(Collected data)
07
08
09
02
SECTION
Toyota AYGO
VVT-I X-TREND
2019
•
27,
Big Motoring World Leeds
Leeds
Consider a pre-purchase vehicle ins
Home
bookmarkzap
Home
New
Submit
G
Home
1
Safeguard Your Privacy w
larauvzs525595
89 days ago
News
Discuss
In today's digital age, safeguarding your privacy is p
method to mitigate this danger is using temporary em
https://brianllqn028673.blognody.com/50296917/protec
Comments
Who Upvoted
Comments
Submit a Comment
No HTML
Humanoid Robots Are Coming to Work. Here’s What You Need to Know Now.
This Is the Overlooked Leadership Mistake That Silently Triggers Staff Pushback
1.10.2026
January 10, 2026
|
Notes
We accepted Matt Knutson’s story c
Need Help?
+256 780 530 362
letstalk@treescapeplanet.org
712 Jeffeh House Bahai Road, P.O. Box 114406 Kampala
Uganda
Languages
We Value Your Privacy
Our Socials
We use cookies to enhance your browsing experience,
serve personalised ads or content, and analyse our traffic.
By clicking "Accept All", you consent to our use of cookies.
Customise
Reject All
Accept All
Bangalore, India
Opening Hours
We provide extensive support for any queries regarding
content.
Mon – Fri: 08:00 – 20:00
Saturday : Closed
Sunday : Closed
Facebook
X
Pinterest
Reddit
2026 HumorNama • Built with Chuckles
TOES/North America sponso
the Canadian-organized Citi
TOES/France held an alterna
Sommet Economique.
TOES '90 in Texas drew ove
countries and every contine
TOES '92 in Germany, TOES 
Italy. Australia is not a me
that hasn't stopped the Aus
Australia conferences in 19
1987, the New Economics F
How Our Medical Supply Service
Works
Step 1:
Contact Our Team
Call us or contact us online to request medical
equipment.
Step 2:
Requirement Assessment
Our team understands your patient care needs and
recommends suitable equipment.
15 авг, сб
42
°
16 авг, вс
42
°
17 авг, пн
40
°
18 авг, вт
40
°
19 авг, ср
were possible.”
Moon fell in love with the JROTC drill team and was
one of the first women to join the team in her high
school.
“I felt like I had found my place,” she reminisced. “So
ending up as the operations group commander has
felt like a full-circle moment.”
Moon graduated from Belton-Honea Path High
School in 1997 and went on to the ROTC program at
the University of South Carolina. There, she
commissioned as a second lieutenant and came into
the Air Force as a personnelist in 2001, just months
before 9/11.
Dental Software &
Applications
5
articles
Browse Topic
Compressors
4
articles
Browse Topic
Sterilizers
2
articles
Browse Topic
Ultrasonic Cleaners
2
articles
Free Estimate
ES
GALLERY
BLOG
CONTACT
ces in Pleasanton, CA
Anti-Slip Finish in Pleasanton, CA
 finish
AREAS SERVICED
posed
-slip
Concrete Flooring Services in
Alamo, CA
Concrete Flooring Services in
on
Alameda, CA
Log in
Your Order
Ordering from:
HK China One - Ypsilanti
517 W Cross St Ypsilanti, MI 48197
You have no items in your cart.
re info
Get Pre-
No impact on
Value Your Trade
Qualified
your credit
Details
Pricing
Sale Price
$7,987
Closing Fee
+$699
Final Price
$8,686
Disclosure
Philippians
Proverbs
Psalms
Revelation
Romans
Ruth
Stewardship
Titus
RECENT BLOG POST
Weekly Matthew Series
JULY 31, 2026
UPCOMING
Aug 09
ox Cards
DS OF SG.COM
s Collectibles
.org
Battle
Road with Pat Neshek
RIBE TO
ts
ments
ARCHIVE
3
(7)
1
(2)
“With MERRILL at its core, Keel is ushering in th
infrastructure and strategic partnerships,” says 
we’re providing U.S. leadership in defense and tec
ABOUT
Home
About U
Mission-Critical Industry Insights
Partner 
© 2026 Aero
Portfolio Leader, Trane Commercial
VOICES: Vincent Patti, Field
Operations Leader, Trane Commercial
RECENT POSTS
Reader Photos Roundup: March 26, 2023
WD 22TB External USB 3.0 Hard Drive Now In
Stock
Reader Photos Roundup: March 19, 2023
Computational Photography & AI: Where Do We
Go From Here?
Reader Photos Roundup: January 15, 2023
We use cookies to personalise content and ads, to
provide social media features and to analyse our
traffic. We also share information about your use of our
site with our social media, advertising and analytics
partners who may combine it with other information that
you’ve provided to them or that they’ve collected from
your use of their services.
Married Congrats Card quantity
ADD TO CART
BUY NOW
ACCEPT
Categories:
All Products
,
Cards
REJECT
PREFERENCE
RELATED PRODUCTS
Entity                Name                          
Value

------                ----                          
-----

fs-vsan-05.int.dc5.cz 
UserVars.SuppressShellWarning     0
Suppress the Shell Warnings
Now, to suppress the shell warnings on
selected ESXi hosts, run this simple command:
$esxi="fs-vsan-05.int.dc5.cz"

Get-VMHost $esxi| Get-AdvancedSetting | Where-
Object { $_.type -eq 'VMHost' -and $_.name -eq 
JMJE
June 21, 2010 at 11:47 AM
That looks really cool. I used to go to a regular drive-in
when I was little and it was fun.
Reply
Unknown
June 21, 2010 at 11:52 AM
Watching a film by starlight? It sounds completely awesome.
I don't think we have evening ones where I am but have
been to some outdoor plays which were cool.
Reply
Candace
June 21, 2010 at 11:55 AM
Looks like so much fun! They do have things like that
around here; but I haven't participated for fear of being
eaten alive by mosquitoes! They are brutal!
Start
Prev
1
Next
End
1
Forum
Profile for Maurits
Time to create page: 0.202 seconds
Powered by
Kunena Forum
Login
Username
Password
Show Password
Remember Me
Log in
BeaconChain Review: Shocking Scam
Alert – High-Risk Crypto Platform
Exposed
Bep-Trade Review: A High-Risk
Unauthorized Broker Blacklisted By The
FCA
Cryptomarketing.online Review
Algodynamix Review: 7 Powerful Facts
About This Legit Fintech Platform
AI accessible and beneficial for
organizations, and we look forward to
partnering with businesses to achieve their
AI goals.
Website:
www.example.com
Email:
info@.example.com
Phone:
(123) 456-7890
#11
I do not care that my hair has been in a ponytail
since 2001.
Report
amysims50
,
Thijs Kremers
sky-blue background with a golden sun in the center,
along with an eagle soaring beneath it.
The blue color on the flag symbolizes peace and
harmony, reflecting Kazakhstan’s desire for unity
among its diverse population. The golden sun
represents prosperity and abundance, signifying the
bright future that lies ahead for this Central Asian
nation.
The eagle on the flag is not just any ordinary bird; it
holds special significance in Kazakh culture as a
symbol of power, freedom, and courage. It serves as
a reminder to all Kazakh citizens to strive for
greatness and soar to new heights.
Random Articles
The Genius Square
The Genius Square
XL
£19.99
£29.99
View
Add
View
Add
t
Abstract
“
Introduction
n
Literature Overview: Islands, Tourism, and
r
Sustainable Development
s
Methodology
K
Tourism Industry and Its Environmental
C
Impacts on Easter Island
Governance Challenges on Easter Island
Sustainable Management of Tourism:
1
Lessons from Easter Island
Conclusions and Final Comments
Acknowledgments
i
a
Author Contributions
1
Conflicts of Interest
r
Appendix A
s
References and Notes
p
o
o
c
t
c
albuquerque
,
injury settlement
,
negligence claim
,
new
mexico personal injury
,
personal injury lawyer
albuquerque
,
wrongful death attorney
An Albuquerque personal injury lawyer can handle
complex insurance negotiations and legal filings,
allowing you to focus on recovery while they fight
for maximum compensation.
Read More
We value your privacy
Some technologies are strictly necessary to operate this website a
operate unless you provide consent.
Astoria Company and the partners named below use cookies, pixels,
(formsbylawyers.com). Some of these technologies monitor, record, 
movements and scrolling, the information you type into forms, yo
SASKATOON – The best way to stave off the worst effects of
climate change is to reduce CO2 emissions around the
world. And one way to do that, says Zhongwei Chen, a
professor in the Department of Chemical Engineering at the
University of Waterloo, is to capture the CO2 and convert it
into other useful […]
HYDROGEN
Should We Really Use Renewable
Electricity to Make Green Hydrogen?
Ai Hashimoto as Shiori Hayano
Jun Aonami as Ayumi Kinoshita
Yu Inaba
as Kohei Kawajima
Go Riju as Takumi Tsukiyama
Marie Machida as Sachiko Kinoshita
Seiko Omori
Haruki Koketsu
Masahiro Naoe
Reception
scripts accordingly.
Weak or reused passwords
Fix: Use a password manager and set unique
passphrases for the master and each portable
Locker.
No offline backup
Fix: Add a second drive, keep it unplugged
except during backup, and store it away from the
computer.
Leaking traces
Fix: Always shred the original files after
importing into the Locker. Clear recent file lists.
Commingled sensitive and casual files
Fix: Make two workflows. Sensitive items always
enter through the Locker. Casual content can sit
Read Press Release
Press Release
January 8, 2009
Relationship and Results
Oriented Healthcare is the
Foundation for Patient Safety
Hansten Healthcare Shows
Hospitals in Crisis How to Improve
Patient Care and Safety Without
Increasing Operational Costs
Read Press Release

WORK TASK:
How many lines in the records hold the string "Photos"? Reply with the number alone.

SOLUTION TO THE EXERCISE:
3